▸ GOAL
Please render every line of the entries below as a Markdown table with the columns Row and Line, numbering each line in order and leaving out blank lines.
:::::
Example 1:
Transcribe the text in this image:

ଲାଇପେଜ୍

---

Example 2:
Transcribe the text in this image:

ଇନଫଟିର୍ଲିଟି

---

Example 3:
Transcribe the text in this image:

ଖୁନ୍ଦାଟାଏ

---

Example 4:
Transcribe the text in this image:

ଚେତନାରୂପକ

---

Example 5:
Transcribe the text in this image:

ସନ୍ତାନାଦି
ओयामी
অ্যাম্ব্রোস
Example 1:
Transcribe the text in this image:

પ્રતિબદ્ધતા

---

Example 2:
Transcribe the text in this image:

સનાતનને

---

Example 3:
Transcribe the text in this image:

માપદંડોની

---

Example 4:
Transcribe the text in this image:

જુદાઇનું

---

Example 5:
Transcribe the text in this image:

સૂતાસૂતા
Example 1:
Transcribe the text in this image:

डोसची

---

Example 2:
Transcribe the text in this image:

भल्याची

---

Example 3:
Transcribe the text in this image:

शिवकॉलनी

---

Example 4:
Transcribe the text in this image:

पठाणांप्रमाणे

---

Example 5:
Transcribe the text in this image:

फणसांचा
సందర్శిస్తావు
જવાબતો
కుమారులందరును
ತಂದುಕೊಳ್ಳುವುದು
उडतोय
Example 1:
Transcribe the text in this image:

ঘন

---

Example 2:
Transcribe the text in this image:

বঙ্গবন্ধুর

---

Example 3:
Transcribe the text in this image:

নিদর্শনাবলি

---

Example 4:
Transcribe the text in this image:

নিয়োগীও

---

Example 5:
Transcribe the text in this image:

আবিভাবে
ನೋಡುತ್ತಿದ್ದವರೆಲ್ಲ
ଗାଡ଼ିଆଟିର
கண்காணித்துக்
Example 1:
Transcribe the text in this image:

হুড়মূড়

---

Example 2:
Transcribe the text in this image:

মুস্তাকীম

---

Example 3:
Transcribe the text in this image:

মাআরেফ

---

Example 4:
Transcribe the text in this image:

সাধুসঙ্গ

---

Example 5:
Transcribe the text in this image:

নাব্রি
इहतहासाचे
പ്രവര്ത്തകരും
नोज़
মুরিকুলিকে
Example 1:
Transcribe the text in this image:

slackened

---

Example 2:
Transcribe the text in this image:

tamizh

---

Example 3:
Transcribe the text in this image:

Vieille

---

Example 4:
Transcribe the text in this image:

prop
:::::
▸ SOLUTION
| Row | Line |
|---|---|
| 1 | Example 1: |
| 2 | Transcribe the text in this image: |
| 3 | ଲାଇପେଜ୍ |
| 4 | --- |
| 5 | Example 2: |
| 6 | Transcribe the text in this image: |
| 7 | ଇନଫଟିର୍ଲିଟି |
| 8 | --- |
| 9 | Example 3: |
| 10 | Transcribe the text in this image: |
| 11 | ଖୁନ୍ଦାଟାଏ |
| 12 | --- |
| 13 | Example 4: |
| 14 | Transcribe the text in this image: |
| 15 | ଚେତନାରୂପକ |
| 16 | --- |
| 17 | Example 5: |
| 18 | Transcribe the text in this image: |
| 19 | ସନ୍ତାନାଦି |
| 20 | ओयामी |
| 21 | অ্যাম্ব্রোস |
| 22 | Example 1: |
| 23 | Transcribe the text in this image: |
| 24 | પ્રતિબદ્ધતા |
| 25 | --- |
| 26 | Example 2: |
| 27 | Transcribe the text in this image: |
| 28 | સનાતનને |
| 29 | --- |
| 30 | Example 3: |
| 31 | Transcribe the text in this image: |
| 32 | માપદંડોની |
| 33 | --- |
| 34 | Example 4: |
| 35 | Transcribe the text in this image: |
| 36 | જુદાઇનું |
| 37 | --- |
| 38 | Example 5: |
| 39 | Transcribe the text in this image: |
| 40 | સૂતાસૂતા |
| 41 | Example 1: |
| 42 | Transcribe the text in this image: |
| 43 | डोसची |
| 44 | --- |
| 45 | Example 2: |
| 46 | Transcribe the text in this image: |
| 47 | भल्याची |
| 48 | --- |
| 49 | Example 3: |
| 50 | Transcribe the text in this image: |
| 51 | शिवकॉलनी |
| 52 | --- |
| 53 | Example 4: |
| 54 | Transcribe the text in this image: |
| 55 | पठाणांप्रमाणे |
| 56 | --- |
| 57 | Example 5: |
| 58 | Transcribe the text in this image: |
| 59 | फणसांचा |
| 60 | సందర్శిస్తావు |
| 61 | જવાબતો |
| 62 | కుమారులందరును |
| 63 | ತಂದುಕೊಳ್ಳುವುದು |
| 64 | उडतोय |
| 65 | Example 1: |
| 66 | Transcribe the text in this image: |
| 67 | ঘন |
| 68 | --- |
| 69 | Example 2: |
| 70 | Transcribe the text in this image: |
| 71 | বঙ্গবন্ধুর |
| 72 | --- |
| 73 | Example 3: |
| 74 | Transcribe the text in this image: |
| 75 | নিদর্শনাবলি |
| 76 | --- |
| 77 | Example 4: |
| 78 | Transcribe the text in this image: |
| 79 | নিয়োগীও |
| 80 | --- |
| 81 | Example 5: |
| 82 | Transcribe the text in this image: |
| 83 | আবিভাবে |
| 84 | ನೋಡುತ್ತಿದ್ದವರೆಲ್ಲ |
| 85 | ଗାଡ଼ିଆଟିର |
| 86 | கண்காணித்துக் |
| 87 | Example 1: |
| 88 | Transcribe the text in this image: |
| 89 | হুড়মূড় |
| 90 | --- |
| 91 | Example 2: |
| 92 | Transcribe the text in this image: |
| 93 | মুস্তাকীম |
| 94 | --- |
| 95 | Example 3: |
| 96 | Transcribe the text in this image: |
| 97 | মাআরেফ |
| 98 | --- |
| 99 | Example 4: |
| 100 | Transcribe the text in this image: |
| 101 | সাধুসঙ্গ |
| 102 | --- |
| 103 | Example 5: |
| 104 | Transcribe the text in this image: |
| 105 | নাব্রি |
| 106 | इहतहासाचे |
| 107 | പ്രവര്ത്തകരും |
| 108 | नोज़ |
| 109 | মুরিকুলিকে |
| 110 | Example 1: |
| 111 | Transcribe the text in this image: |
| 112 | slackened |
| 113 | --- |
| 114 | Example 2: |
| 115 | Transcribe the text in this image: |
| 116 | tamizh |
| 117 | --- |
| 118 | Example 3: |
| 119 | Transcribe the text in this image: |
| 120 | Vieille |
| 121 | --- |
| 122 | Example 4: |
| 123 | Transcribe the text in this image: |
| 124 | prop |